Ill-formed expression. Found identifier. There are many ways to complete this to a well-formed expression.

In my script line number 65 comes under parameter box.

As you suggested I added the changes to model box as follows:

// The model to be estimated.
model {
// Define priors

for (n in 1:N){
theta_1[n] ~ dirichlet(concentration = 1);
}

for (n in 1:N){
theta_2[n] ~ dirichlet(concentration = 1);

}

dat ~ model_log(dat, theta_1, theta_2);

}

I hope this is what you meant.

Stan does not have named function arguments, you can’t write dirichlet(concentration = 1) (and in the documentation the argument to dirichlet is called alpha, not concentration, not that it matters…)
The correct thing to do is

for (n in 1:N){
  theta_1[n] ~ dirichlet(rep_vector(1, m));
}
for (n in 1:N){
  theta_2[n] ~ dirichlet(rep_vector(1, m));
}

No, tilde statements expect the function name without a suffix.
Omit the suffix unless you’re writing target += ....

Also, the _log suffix is deprecated, you should probably use _lpdf instead.

functions {
  real model_lpdf(matrix dat, matrix theta, matrix alpha) {
  ...
}
model {
  ...
  dat ~ model(theta_1, theta_2);
}
2 Likes

Thanks for the suggesion in the parameter block. Once I changed it the error is not there. However, I changed the model as you suggested.

functions{

real tenismodel_lpdf(matrix dat, matrix theta, matrix alpha){


}

model{

dat ~ tenismodel(theta_1, theta_2);

}

But now I am getting an error:

Error in stanc(file = file, model_code = model_code, model_name = model_name, :
0

Semantic error in ‘string’, line 71, column 2 to column 37:

Ill-typed arguments to ‘~’ statement. No distribution ‘tenismodel’ was found with the correct signature.

(I changed the function name as tensimodel)

Oh duh. Don’t mind me y’all! Pay attention to @nhuurre instead! I forgot that _log can replace _lpdf and was careless in my assessment of the problem!

1 Like

No worries. Thanks for the suggestions. I am really new to stan and struggling to fit the model.

Stan is very strict about argument types. You declare the function with matrix arguments but theta_1 and theta_2 are arrays of vectors. Arrays and matrixes are considered different types even though in practice they are very similar.
The model compiles for me after changing the argument types from matrix to vector[] (that [] means array).

functions{
  real tenismodel_lpdf(matrix dat, vector[] theta, vector[] alpha){
  ...
1 Like

Thanks for this explanation.

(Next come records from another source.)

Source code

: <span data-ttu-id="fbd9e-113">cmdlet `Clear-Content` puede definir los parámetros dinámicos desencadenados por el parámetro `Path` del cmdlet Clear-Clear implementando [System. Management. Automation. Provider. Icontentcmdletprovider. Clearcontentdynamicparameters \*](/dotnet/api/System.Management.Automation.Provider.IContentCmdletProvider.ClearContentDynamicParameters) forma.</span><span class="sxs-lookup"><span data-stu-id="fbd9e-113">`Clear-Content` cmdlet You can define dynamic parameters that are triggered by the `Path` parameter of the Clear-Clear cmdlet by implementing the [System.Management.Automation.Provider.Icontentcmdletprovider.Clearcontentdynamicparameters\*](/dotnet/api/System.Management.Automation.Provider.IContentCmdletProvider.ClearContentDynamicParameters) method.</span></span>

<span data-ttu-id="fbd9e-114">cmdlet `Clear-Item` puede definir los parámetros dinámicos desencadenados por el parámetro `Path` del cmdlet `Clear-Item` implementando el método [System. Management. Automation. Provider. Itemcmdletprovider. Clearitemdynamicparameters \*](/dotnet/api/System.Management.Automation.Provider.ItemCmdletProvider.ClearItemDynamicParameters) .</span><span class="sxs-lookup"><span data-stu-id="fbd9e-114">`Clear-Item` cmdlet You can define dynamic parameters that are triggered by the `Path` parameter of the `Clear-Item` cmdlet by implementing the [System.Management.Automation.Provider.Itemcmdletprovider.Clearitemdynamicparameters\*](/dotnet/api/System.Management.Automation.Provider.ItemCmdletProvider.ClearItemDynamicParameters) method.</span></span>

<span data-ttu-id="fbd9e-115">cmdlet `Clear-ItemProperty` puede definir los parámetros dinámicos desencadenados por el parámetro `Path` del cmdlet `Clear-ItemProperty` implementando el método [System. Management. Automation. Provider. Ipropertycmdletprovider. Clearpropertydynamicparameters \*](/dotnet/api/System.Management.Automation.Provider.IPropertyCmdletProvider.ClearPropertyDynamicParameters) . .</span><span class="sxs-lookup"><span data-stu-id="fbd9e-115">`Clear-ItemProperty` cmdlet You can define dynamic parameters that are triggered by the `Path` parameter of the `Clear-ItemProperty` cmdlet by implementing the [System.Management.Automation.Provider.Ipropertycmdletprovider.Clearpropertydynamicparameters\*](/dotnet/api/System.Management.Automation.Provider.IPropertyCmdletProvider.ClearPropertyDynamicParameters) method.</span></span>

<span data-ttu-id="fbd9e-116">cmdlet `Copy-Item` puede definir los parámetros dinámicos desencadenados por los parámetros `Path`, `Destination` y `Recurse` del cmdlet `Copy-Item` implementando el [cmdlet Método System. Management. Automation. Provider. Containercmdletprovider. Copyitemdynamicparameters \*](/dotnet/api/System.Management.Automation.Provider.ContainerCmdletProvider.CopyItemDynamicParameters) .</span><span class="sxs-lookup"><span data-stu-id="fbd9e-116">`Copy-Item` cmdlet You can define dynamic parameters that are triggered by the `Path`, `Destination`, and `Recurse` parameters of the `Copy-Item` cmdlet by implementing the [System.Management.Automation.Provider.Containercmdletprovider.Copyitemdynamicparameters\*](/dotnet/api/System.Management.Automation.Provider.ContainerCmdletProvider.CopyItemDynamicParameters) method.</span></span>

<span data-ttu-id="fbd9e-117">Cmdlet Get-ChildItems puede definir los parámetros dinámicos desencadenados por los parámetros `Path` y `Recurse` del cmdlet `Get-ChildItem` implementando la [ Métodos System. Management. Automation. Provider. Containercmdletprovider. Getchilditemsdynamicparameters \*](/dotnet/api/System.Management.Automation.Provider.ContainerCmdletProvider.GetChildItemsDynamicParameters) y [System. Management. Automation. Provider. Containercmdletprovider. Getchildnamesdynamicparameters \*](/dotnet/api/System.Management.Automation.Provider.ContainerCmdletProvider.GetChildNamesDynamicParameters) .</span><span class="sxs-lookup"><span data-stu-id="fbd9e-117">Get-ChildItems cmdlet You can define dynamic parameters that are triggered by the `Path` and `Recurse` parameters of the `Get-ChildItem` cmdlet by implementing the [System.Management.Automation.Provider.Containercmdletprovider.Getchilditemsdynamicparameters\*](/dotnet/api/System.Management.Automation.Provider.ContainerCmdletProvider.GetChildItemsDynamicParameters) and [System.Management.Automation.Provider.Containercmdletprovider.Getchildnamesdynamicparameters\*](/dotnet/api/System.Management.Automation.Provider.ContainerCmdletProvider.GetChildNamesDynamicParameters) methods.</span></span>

This is something that I wanted to know. I think now my code is working.

How can we get to know what is the type of the variable?. As an example here how do we know theta_1 and theta_2 are arrays?. I searched in stan guide. I could not find the variable types that output from Dirichlet distribution. I thought is is a matrix.

Further to that, I forgot to ask why did you suggest to change tenismodel_lpdf instead tenismodel_log?

Variable types can be seen in the declaration

parameters {
    simplex [m] theta_1 [N];
    simplex [m] theta_2 [N];
}

simplex is a (constrained) vector and that [N] at the end means N-element array.

Dirichlet distribution is described in the functions reference, the expected type is vector.

_log vs _lpdf doesn’t really matter but the latter is clearer that it’s a probability density function, not just any logarithmic function.

1 Like

Thanks for the explanation.

In my function, the output is sum of log probabilities.

functions{

real tenismodel_lpdf(matrix dat, vector theta, vector alpha){

vector[rows(dat)] prob;
real t;
real x;
real out;
real a;
real f;
real w;
real r;
real m;

for (i in 1:rows(dat)){

t <- dat[i, 1];
x <- dat[i, 2];
a <- theta[i, 1];
f <- theta[i, 2];
w <- alpha[i, 1];
r <- alpha[i, 2];
m <- alpha[i, 1];


  
if(t == 1){
  prob[i] <- a^x * f^(1 - x);

}else if(fmod(t, 2) == 0){
  
  prob[i] <- ((1- a - f) * (r)^(t/2.0 - 1.0) * (r)^(t/2.0 - 1.0) * (m)^x * (w)^(1-x)); 

}else {
   prob[i] <- ((1- a - f) * (r)^(t/2.0 - 0.5) * (r)^(t/2.0 - 1.5) * (m)^(1 - x) * (w)^x);
}

}

out ← sum(log(prob));
return out;

}
}

Then is not my function is a logarithmic function?

Yes it is. And more specifically it is a logarithmic probability density function. Tilde ~ statements compute probabilities. As I said the distinction between _log and _lpdf doesn’t really matter even though the latter is recommended.

1 Like

Thank you very much all these explanations. I think I have a little idea about how stan works now. I really appreciate your help.